Draft cloth structures forward or backward.
Open the main drafter to build threading, tie-up, treadling, color, and drawdown directly, or use the inverse drafter to sketch a target drawdown first and generate draft options from it.
Draft Layout
Structure of a draft.
- Threading: which shaft each warp end is threaded through, plus its warp color.
- Tie-up: which shafts lift when a treadle is pressed.
- Treadling: the order of treadles across picks, plus the weft color for that pick.
- Drawdown: the woven result calculated from structure and color together.
See how threading, tie-up, and treadling work together as each pick becomes cloth.
Using The Drafter
Build a draft directly.
The main drafter is for composing a weaving draft section by section, adjusting colors and yarn weights, and seeing the drawdown update immediately.
Set the frame of the draft
Choose the draft name, then set shafts, treadles, warp ends, and picks from the toolbar. The editor tries to preserve existing work as those counts change.
Build the structure
Click the threading to assign each warp end to a shaft, fill the tie-up to decide which shafts lift together, and click treadling cells to place treadles on each pick.

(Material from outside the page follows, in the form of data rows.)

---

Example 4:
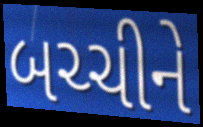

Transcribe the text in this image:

બચ્ચીને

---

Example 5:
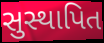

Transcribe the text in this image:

સુસ્થાપિત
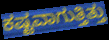
ಕಷ್ಟವಾಗುತ್ತಿತ್ತು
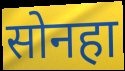
सोनहा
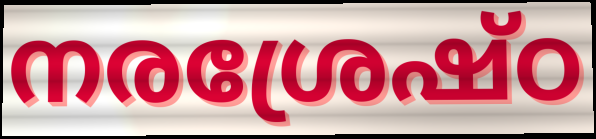
നരശ്രേഷ്ഠ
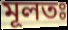
মূলতঃ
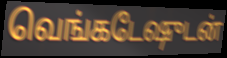
வெங்கடேஷுடன்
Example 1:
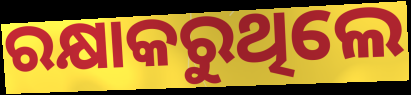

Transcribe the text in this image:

ରକ୍ଷାକରୁଥିଲେ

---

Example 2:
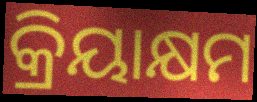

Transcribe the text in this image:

କ୍ରିୟାକ୍ଷମ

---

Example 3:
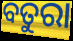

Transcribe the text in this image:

ବତୁରା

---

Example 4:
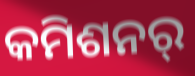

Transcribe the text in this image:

କମିଶନର୍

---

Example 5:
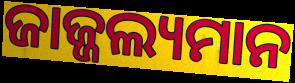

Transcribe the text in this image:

ଜାଜ୍ଜଲ୍ୟମାନ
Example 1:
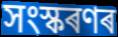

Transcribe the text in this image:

সংস্কৰণৰ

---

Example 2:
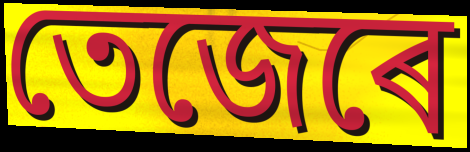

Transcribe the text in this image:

তেজেৰে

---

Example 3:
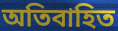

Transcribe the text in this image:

অতিবাহিত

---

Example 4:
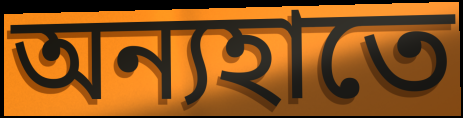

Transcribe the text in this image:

অন্যহাতে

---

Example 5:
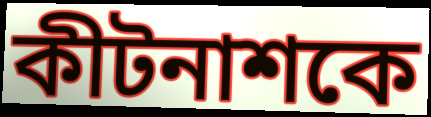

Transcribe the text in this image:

কীটনাশকে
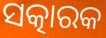
ସତ୍କାରକ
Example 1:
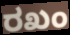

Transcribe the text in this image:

ರಖಂ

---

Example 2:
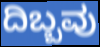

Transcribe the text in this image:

ದಿಬ್ಬವು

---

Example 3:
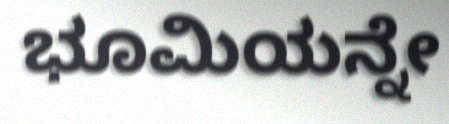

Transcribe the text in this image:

ಭೂಮಿಯನ್ನೇ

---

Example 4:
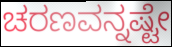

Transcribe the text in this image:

ಚರಣವನ್ನಷ್ಟೇ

Add yarns, color, and weight
Use the yarn controls to add colors, edit their hex values, and set yarn thickness. Select a yarn, then paint threading and treadling cells to assign warp and weft colors.
Edit without rebuilding
Use the small + and - controls around the grid to insert or remove warp ends and picks while keeping surrounding data in place. Zoom changes the draft cell size without changing the page layout.
Switch the drawdown view
Use Structure for black-and-white interlacement, Color for the colored drawdown, and Interlacement for the shaded thread-style preview directly in the draft panel.
Save, reopen, and recover
Save writes a .wdd (Weaving Draft Document) file, Open can reopen either .wdd drafts or generated .wdi (Weaving Draft Inverse) drafts, and To Inverse sends the current draft straight into a new inverse-drafter tab. The page also keeps local autosave plus undo and redo history while you work.
Using The Inverse Drafter
Start from a target cloth.
The inverse drafter lets you sketch the drawdown you want first, then search for draft structures that approximate or exactly reproduce it under chosen constraints.
Start from a target
Paint the target drawdown directly, or open a saved .wdi inverse draft. You can also open a .wdd forward draft and the inverse tool will use that draft’s drawdown as the new target.

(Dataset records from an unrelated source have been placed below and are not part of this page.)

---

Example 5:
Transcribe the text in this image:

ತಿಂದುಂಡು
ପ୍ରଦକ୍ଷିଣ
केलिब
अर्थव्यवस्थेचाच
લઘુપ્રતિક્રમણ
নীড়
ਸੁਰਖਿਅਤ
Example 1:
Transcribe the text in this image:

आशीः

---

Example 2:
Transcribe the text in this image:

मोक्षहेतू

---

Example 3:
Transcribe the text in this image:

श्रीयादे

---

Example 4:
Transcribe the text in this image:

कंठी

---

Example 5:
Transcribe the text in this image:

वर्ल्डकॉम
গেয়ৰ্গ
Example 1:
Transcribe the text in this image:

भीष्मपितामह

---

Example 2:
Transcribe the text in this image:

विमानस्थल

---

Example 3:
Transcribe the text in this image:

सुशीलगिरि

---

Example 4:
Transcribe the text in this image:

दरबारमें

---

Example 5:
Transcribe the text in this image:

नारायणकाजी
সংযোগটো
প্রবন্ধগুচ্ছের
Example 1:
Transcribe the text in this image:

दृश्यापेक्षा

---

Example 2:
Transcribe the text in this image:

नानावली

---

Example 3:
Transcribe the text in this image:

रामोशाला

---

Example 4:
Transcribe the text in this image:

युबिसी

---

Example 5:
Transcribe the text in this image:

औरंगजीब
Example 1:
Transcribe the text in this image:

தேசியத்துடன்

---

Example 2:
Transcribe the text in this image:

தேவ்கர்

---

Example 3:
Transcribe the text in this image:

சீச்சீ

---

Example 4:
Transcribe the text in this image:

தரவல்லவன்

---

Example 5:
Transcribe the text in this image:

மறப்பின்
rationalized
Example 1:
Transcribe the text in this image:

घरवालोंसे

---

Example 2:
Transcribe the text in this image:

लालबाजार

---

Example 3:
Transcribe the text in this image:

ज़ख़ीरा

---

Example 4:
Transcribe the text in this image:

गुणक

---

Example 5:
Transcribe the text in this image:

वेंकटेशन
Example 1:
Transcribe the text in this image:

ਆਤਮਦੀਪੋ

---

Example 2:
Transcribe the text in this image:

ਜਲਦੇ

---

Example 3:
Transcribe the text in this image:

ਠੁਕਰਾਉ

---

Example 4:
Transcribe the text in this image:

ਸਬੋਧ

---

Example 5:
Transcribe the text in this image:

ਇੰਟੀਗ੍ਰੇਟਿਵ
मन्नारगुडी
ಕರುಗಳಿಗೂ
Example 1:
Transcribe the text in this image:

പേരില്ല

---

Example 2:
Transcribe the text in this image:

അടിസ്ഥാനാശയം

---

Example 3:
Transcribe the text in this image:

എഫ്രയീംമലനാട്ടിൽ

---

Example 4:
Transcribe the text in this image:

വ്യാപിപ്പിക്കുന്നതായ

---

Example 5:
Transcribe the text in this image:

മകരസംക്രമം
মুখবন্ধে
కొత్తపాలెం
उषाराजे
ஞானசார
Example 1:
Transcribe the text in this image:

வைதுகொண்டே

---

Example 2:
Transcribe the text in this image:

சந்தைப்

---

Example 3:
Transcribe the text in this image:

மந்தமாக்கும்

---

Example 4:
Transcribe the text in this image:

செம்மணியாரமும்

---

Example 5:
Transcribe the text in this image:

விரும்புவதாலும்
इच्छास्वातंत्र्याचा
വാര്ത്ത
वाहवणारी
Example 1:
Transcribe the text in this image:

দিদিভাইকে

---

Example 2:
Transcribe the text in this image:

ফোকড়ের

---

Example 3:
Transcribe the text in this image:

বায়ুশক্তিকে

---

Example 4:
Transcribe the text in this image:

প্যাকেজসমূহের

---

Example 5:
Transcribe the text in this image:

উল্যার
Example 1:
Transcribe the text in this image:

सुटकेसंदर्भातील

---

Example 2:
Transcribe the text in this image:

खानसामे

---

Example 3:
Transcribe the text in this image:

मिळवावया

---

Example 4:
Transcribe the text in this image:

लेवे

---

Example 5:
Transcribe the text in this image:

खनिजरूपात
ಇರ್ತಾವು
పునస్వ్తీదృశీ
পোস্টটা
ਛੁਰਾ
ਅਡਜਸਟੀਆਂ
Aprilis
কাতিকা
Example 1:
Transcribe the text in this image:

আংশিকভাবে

Resize and edit the target
Change warp ends and picks from the toolbar, use the target’s insert and delete controls to grow or trim rows and columns, and zoom the target if you need a closer editing view.
Tune the optimizer
The optimizer panel sets the structural limits the solver is allowed to use: engine, max shafts, max treadles, max pressed treadles, float tolerance, and whether tolerance should affect the optimization itself.

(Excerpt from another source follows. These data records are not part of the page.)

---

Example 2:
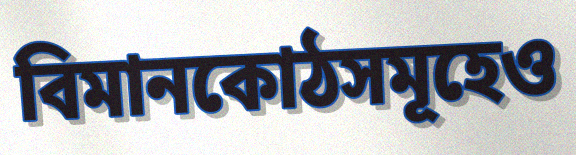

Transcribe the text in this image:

বিমানকোঠসমূহেও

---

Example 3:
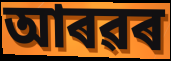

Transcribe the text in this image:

আৰৱৰ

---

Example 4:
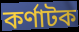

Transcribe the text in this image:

কৰ্ণাটক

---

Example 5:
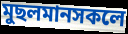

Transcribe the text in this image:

মুছলমানসকলে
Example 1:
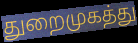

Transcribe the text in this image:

துறைமுகத்து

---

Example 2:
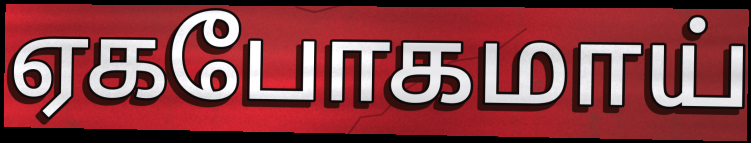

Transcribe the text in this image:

ஏகபோகமாய்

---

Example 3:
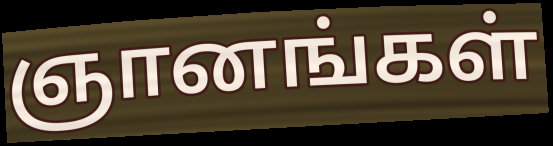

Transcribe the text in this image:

ஞானங்கள்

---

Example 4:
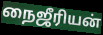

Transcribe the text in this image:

நைஜீரியன்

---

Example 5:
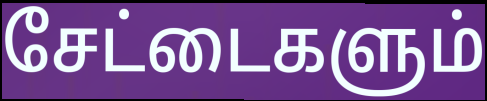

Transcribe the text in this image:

சேட்டைகளும்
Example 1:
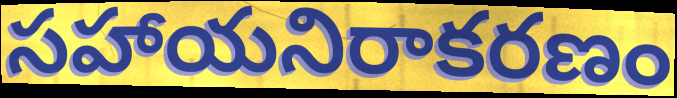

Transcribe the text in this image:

సహాయనిరాకరణం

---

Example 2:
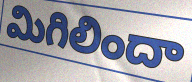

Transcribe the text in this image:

మిగిలిందా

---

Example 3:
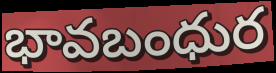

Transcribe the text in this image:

భావబంధుర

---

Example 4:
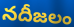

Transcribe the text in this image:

నదీజలం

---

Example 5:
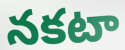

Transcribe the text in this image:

నకటా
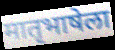
मातृभाषेला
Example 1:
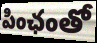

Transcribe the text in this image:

పింఛంతో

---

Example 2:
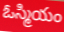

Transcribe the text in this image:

ఓస్మియం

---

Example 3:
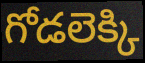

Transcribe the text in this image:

గోడలెక్కి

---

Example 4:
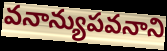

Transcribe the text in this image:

వనాన్యుపవనాని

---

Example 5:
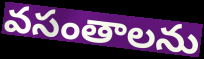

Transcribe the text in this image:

వసంతాలను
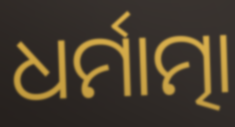
ଧର୍ମାତ୍ମା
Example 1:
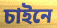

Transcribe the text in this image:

চাইনে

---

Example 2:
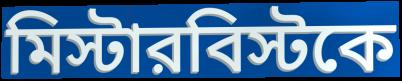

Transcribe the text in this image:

মিস্টারবিস্টকে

Read stress and difference overlays
Use Show Float Stress to highlight long floats and Show Diff to outline where the current generated draft differs from the target, which helps explain why some options are better than others.
Compare generated options
The option buttons between the panels are sorted by the currently selected optimizer settings and engine. Option 1 is always the best current result, and switching engines can change which structure rises to the top.
Continue into the main drafter
Save the inverse draft as .wdi to keep the target and optimizer state, or use To Drafter to open the currently selected generated draft immediately in a new main-drafter tab. Opening that same file in the main drafter also loads the selected generated draft so you can continue coloring and refining it there.
FAQ
Common questions.
A few quick answers for the most common points of confusion when moving between the forward drafter and the inverse drafter.
.wdd for the main drafter and .wdi for the inverse drafter. The tools can also hand work across directly with To Inverse and To Drafter, or cross-open those formats: opening a .wdi in the main drafter loads the currently selected generated draft, and opening a .wdd in the inverse drafter uses its drawdown as a target.
Float Stress highlights places where long warp or weft floats make the cloth less balanced. Diff marks where the selected generated draft differs from the target you drew. Together they help explain both match quality and fabric behavior.